** START PROVIDED MATERIAL **

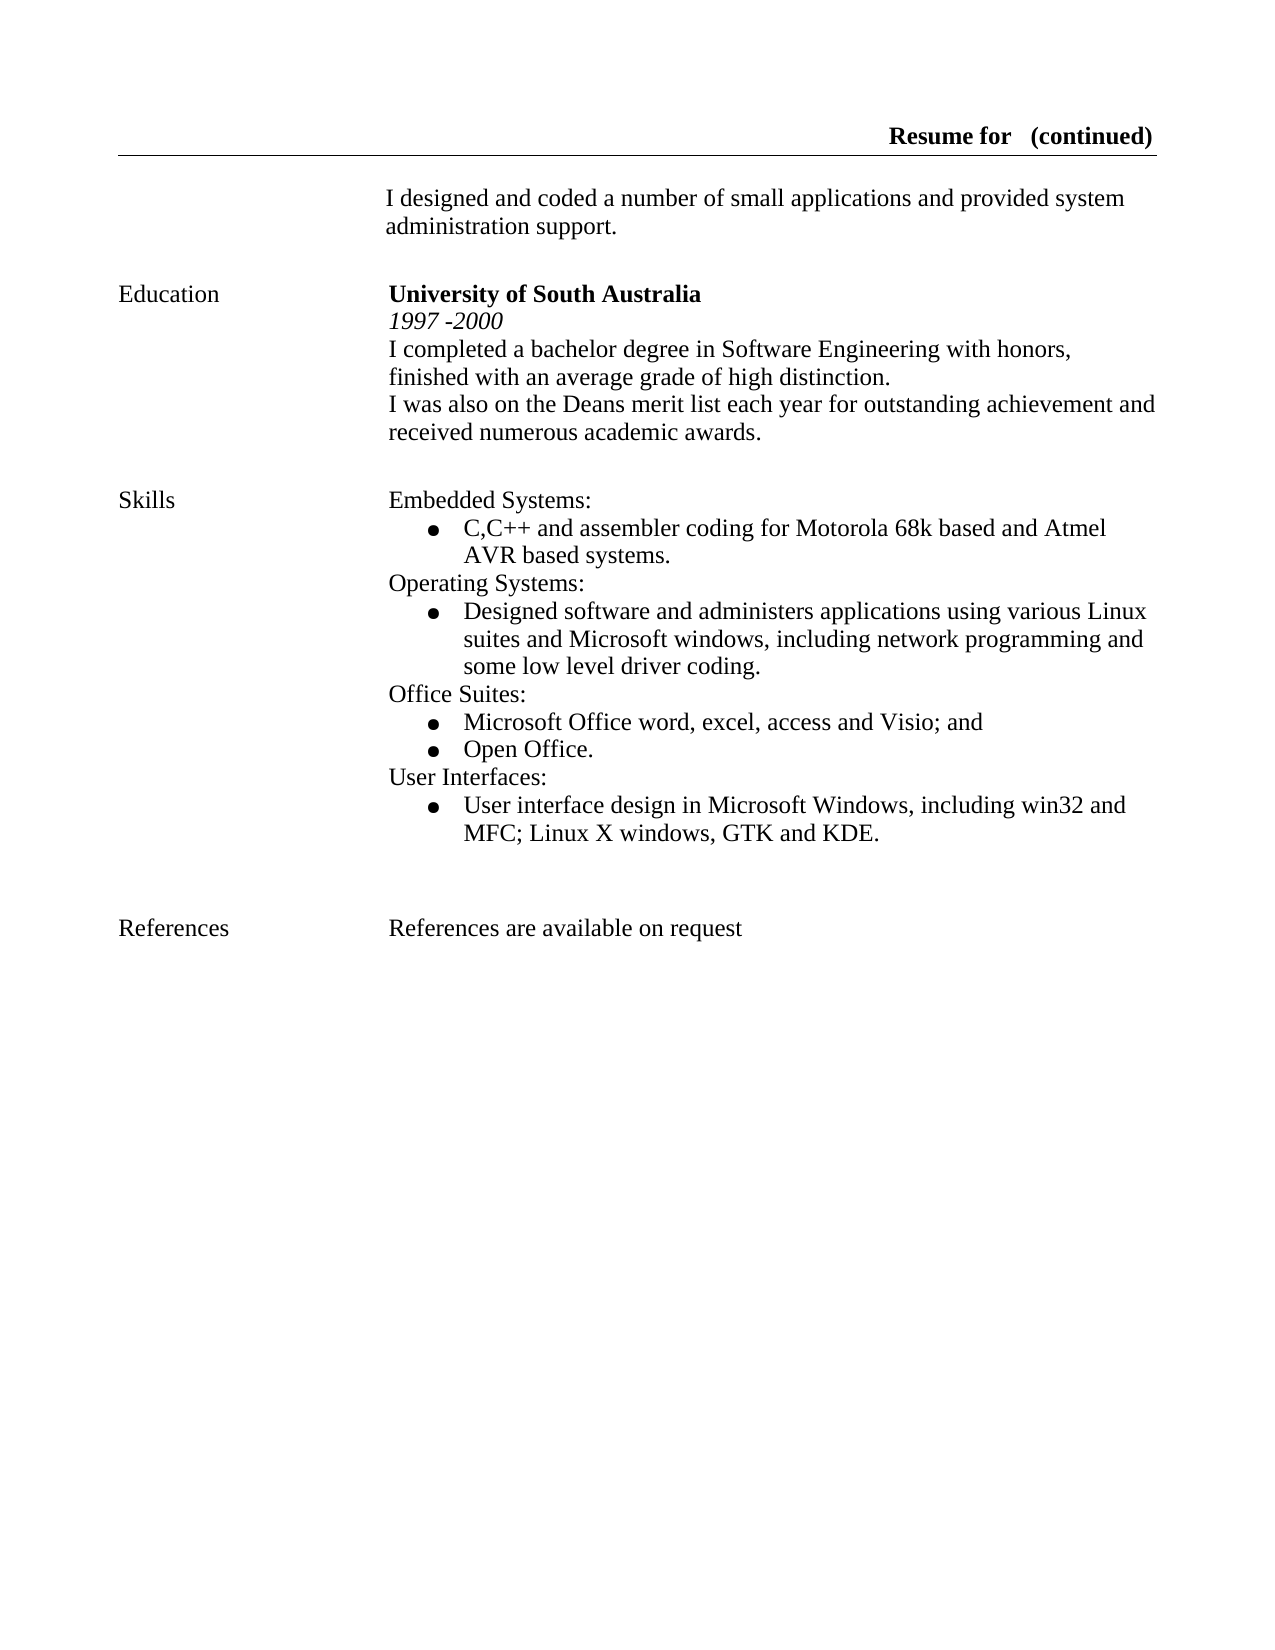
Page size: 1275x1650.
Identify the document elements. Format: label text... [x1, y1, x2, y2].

table_header Skills [118, 486, 388, 846]
table_cell [388, 846, 1157, 874]
table_cell [118, 846, 388, 874]
table_header I designed and coded a number of small applications and provided system administration support. [385, 184, 1157, 239]
table_header Embedded Systems: C,C++ and assembler coding for Motorola 68k based and Atmel AVR based systems. Operating Systems: Designed software and administers applications using various Linux suites and Microsoft windows, including network programming and some low level driver coding. Office Suites: Microsoft Office word, excel, access and Visio; and Open Office. User Interfaces: User interface design in Microsoft Windows, including win32 and MFC; Linux X windows, GTK and KDE. [388, 486, 1157, 846]
table_header References are available on request [388, 914, 1157, 942]
table_header [118, 184, 385, 239]
table_header University of South Australia 1997 -2000 I completed a bachelor degree in Software Engineering with honors, finished with an average grade of high distinction. I was also on the Deans merit list each year for outstanding achievement and received numerous academic awards. [388, 280, 1157, 446]
table_header Education [118, 280, 388, 446]
table_header References [118, 914, 388, 942]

** END PROVIDED MATERIAL **

> **OBJECTIVE**
Retype all of the data above exactly, line for line, but leave out the picture.

> **TASK OUTPUT**
Page size: 1275x1650.
Identify the document elements. Format: label text... [x1, y1, x2, y2].

table_header Skills [118, 486, 388, 846]
table_cell [388, 846, 1157, 874]
table_cell [118, 846, 388, 874]
table_header I designed and coded a number of small applications and provided system administration support. [385, 184, 1157, 239]
table_header Embedded Systems: C,C++ and assembler coding for Motorola 68k based and Atmel AVR based systems. Operating Systems: Designed software and administers applications using various Linux suites and Microsoft windows, including network programming and some low level driver coding. Office Suites: Microsoft Office word, excel, access and Visio; and Open Office. User Interfaces: User interface design in Microsoft Windows, including win32 and MFC; Linux X windows, GTK and KDE. [388, 486, 1157, 846]
table_header References are available on request [388, 914, 1157, 942]
table_header [118, 184, 385, 239]
table_header University of South Australia 1997 -2000 I completed a bachelor degree in Software Engineering with honors, finished with an average grade of high distinction. I was also on the Deans merit list each year for outstanding achievement and received numerous academic awards. [388, 280, 1157, 446]
table_header Education [118, 280, 388, 446]
table_header References [118, 914, 388, 942]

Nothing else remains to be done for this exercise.